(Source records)
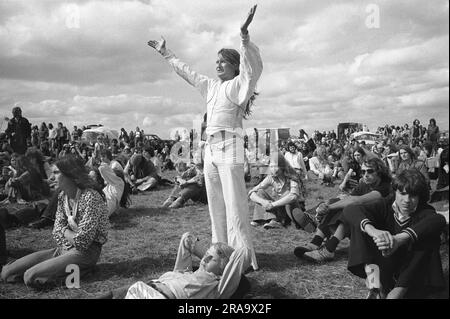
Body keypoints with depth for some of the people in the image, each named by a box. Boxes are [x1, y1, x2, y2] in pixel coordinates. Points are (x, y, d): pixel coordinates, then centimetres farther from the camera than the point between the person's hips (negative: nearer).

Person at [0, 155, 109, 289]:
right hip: (64, 248, 8)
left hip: (85, 252, -8)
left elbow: (82, 241, -22)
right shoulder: (62, 196, 8)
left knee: (31, 277, -22)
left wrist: (66, 233, -4)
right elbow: (57, 230, 6)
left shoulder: (90, 197, -20)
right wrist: (73, 235, -13)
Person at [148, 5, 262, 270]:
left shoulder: (238, 85, -1)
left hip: (230, 148, -7)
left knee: (235, 204, -8)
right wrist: (166, 53, 38)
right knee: (216, 206, 9)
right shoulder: (211, 86, 18)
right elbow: (186, 72, 30)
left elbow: (254, 69, -21)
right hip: (211, 149, 8)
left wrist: (245, 36, -34)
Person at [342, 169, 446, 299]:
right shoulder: (386, 206, -6)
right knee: (361, 223, -14)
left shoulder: (424, 212, -10)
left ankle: (397, 292, -31)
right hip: (384, 268, 1)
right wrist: (373, 231, -45)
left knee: (430, 237, -26)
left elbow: (439, 220, -37)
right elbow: (350, 210, -23)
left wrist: (398, 239, -52)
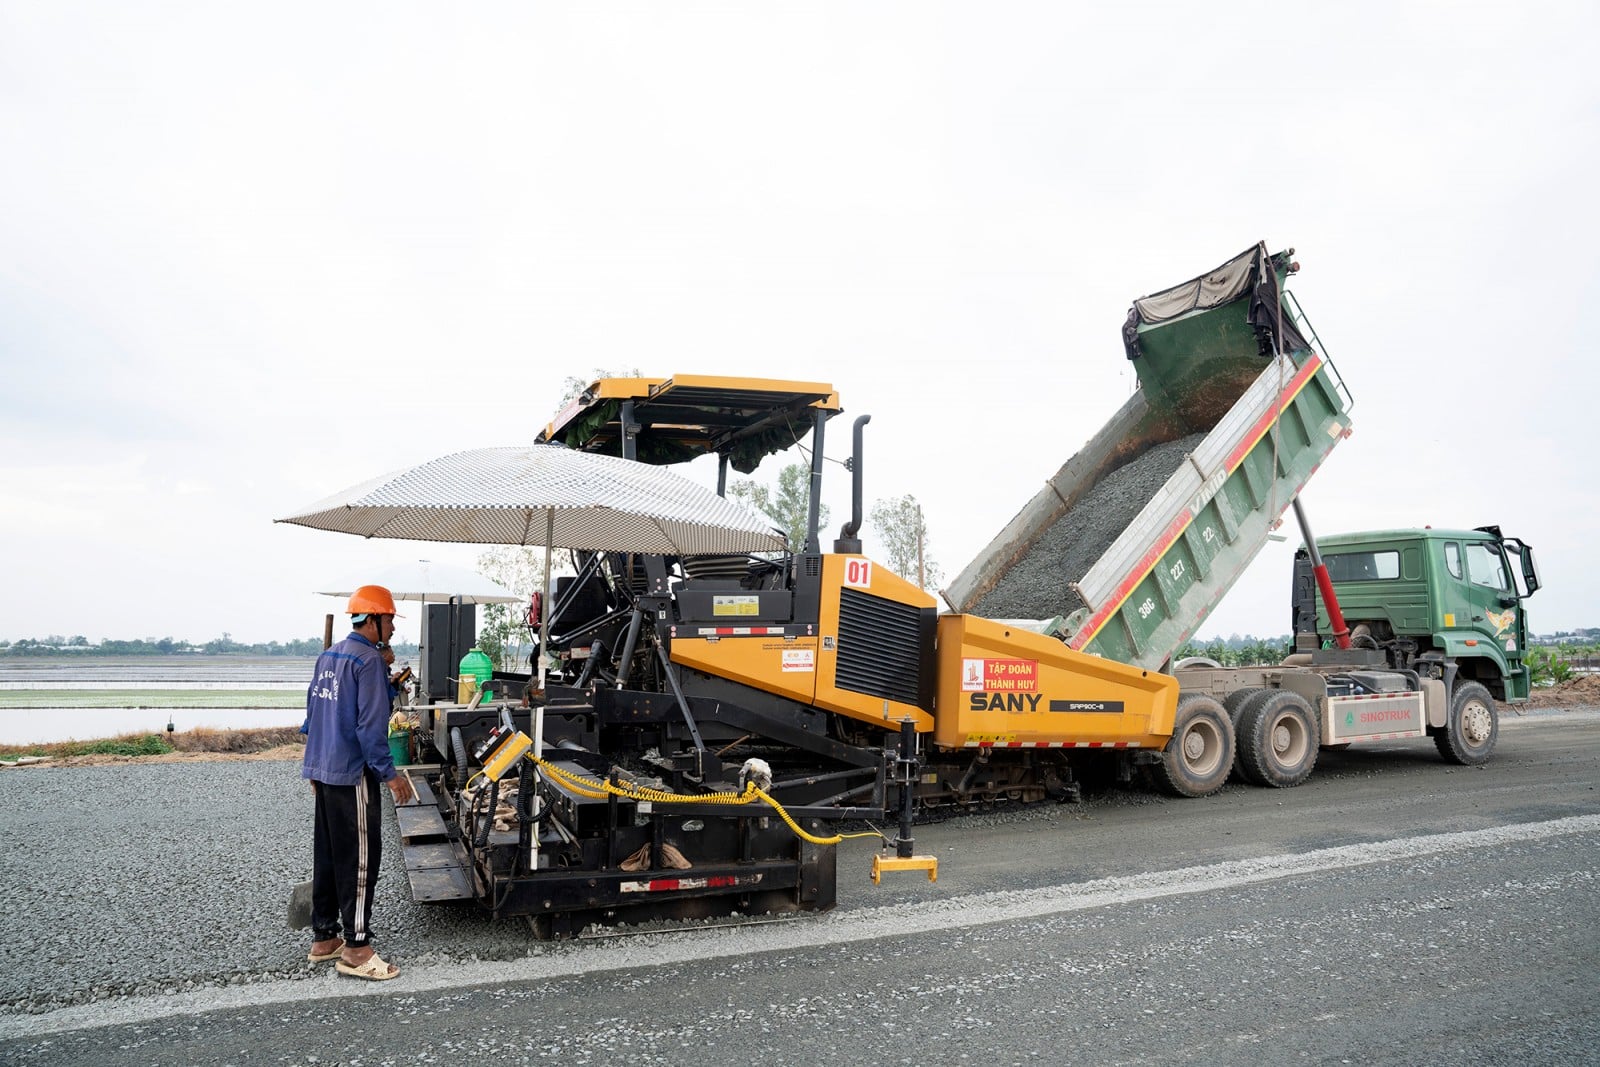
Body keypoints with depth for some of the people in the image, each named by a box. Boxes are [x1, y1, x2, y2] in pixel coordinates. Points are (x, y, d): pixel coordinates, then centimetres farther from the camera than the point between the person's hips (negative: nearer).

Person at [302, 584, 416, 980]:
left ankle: (324, 937, 24)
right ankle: (356, 948, 0)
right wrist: (390, 773, -15)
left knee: (327, 854, 15)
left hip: (323, 771, 9)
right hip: (353, 774, -9)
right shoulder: (368, 660, -15)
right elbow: (371, 725, -20)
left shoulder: (327, 657, 12)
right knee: (359, 858, -4)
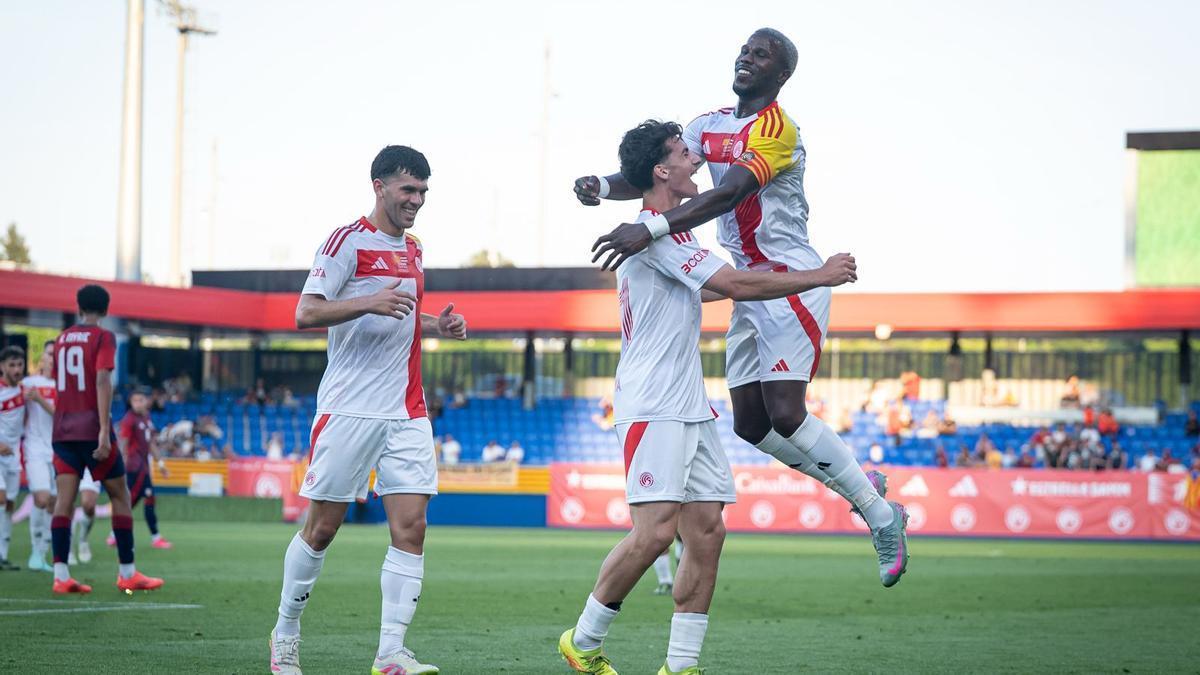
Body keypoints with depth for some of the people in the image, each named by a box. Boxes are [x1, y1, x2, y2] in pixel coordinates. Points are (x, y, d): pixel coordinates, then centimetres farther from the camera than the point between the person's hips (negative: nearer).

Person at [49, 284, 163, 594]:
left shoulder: (61, 339, 13)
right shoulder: (103, 338, -5)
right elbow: (102, 382, -16)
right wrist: (104, 431, -20)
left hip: (63, 429, 5)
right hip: (92, 427, -5)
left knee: (65, 499, -1)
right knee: (120, 496, 6)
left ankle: (61, 574, -11)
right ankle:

What is required – Each entry should be transcribed exactly as given, with pictures omitted.

Solution to this exercise –
Body keypoints with depth for some of the people in the image, each named by a box. Boxes are [x1, y1, x2, y2] in pixel coordinates. Points are (x, y, d): pixel coordinates, then centimetres farther from the camera than the point between the person's hips (negative: nearer).

Person at [0, 155, 109, 289]:
right hip: (64, 248, 8)
left hip: (85, 252, -8)
left elbow: (82, 241, -22)
right shoulder: (62, 196, 8)
left knee: (31, 277, -22)
left wrist: (66, 233, -4)
right elbow: (57, 230, 6)
left shoulder: (90, 197, -20)
right wrist: (73, 235, -13)
Person at [148, 5, 262, 270]:
left shoulder: (238, 85, -1)
left hip: (230, 148, -7)
left knee: (235, 204, -8)
right wrist: (166, 53, 38)
right knee: (216, 206, 9)
right shoulder: (211, 86, 18)
right elbow: (186, 72, 30)
left elbow: (254, 69, -21)
right hip: (211, 149, 8)
left wrist: (245, 36, -34)
Person at [342, 169, 446, 299]:
right shoulder: (386, 206, -6)
right knee: (361, 223, -14)
left shoulder: (424, 212, -10)
left ankle: (397, 292, -31)
right hip: (384, 268, 1)
right wrist: (373, 231, -45)
left knee: (430, 237, -26)
left elbow: (439, 220, -37)
right elbow: (350, 210, -23)
left wrist: (398, 239, -52)
Body keypoints with depth for some of the people in the image, each named by a box. Boxes are [x1, y1, x2, y2] in pixel coordinates. Points are (x, y, d): pixel coordinates, then centimetres farther from the camera than the point between the person's hips (negative: nearer).

Person at [302, 584, 416, 980]:
left ankle: (324, 937, 24)
right ankle: (356, 948, 0)
right wrist: (390, 773, -15)
left knee: (327, 854, 15)
left hip: (323, 771, 9)
right hip: (353, 774, -9)
right shoulder: (368, 660, -15)
right elbow: (371, 725, -20)
left shoulder: (327, 657, 12)
right knee: (359, 858, -4)
Body keypoints with depth for some of the people in the image, each named by a box. Boxes are [x1, y1, x2, y2] in pixel coordinates. Points are (x, y, d): pixel coordinates, then centimetres farther from the camera than the point between the person's hips (negative: nearer).

Person at [49, 284, 163, 594]:
left shoulder: (61, 339, 13)
right shoulder: (103, 338, -5)
right elbow: (102, 382, -16)
right wrist: (104, 431, -20)
left hip: (63, 429, 5)
right hip: (92, 427, -5)
left knee: (65, 499, -1)
right knee: (120, 496, 6)
left ankle: (61, 574, -11)
right ankle:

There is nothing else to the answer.